[Data excerpts]
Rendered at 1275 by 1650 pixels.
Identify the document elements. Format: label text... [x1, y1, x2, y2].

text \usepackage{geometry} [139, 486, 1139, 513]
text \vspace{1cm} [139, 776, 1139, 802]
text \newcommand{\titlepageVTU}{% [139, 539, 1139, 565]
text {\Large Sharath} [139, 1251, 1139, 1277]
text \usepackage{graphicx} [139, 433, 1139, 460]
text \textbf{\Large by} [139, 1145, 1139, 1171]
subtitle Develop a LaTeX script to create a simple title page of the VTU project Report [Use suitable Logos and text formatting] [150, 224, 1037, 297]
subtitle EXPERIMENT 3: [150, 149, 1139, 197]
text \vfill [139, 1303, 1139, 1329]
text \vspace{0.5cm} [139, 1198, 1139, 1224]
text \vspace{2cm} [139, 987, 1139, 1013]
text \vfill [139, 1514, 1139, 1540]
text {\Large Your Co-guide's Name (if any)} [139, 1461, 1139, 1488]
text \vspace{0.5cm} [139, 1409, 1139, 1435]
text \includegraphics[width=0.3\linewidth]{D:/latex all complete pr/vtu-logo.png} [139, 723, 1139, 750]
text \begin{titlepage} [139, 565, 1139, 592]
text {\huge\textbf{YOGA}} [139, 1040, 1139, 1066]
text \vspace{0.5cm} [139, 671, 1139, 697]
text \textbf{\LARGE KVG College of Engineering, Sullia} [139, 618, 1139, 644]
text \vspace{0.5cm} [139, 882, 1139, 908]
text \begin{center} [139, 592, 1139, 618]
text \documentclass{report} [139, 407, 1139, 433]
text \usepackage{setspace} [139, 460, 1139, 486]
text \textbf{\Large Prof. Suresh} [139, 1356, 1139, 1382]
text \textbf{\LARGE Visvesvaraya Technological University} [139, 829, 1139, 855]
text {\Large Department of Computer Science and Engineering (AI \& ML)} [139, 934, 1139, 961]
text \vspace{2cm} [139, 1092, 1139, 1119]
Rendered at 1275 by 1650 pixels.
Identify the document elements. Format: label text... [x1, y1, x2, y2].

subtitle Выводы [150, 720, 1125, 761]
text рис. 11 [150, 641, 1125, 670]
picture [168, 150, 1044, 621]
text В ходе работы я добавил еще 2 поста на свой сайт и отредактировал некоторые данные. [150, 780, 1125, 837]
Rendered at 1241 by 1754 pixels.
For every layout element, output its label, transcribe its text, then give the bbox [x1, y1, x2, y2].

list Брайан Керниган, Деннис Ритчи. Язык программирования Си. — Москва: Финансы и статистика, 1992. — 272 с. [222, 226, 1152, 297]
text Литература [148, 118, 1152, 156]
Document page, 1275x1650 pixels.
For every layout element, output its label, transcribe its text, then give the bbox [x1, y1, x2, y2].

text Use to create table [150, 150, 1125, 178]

_What you need to do:_ Show all lines in the records above that hold "pixels".

_Response area:_
Rendered at 1275 by 1650 pixels.
Rendered at 1275 by 1650 pixels.
Rendered at 1241 by 1754 pixels.
Document page, 1275x1650 pixels.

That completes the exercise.